Each line from the beginning of the entries below through the line that includes "- Mobile-first experience" must be returned exactly as given.

----- Data provided -----

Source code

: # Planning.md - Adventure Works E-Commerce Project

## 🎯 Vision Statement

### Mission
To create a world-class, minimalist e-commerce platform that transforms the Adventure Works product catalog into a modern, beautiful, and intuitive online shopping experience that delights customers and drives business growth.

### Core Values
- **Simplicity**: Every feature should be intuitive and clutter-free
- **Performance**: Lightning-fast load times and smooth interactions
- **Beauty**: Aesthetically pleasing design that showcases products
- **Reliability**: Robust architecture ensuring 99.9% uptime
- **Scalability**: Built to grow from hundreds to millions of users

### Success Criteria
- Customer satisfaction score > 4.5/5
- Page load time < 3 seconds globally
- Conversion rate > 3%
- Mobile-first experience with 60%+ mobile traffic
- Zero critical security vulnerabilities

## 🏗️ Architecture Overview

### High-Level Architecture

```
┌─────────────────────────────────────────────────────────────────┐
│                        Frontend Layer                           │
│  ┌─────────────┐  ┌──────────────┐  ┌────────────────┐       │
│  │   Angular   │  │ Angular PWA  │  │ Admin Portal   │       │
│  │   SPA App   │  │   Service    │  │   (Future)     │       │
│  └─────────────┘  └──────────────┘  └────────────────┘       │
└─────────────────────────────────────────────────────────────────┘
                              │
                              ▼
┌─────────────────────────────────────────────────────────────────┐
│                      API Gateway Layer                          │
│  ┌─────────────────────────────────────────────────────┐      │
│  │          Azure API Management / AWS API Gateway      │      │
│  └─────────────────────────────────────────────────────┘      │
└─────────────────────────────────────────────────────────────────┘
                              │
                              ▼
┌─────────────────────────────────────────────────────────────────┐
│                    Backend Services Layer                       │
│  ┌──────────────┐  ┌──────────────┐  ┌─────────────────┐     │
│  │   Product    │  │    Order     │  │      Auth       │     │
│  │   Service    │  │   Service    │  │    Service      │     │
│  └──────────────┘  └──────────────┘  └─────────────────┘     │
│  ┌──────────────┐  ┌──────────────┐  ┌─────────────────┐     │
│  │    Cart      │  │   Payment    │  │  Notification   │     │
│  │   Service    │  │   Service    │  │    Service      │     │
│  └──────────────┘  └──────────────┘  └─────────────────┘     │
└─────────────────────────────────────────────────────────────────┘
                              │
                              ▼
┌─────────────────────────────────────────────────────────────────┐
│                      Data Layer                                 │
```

-----

> Task result:
Source code

: # Planning.md - Adventure Works E-Commerce Project

## 🎯 Vision Statement

### Mission
To create a world-class, minimalist e-commerce platform that transforms the Adventure Works product catalog into a modern, beautiful, and intuitive online shopping experience that delights customers and drives business growth.

### Core Values
- **Simplicity**: Every feature should be intuitive and clutter-free
- **Performance**: Lightning-fast load times and smooth interactions
- **Beauty**: Aesthetically pleasing design that showcases products
- **Reliability**: Robust architecture ensuring 99.9% uptime
- **Scalability**: Built to grow from hundreds to millions of users

### Success Criteria
- Customer satisfaction score > 4.5/5
- Page load time < 3 seconds globally
- Conversion rate > 3%
- Mobile-first experience with 60%+ mobile traffic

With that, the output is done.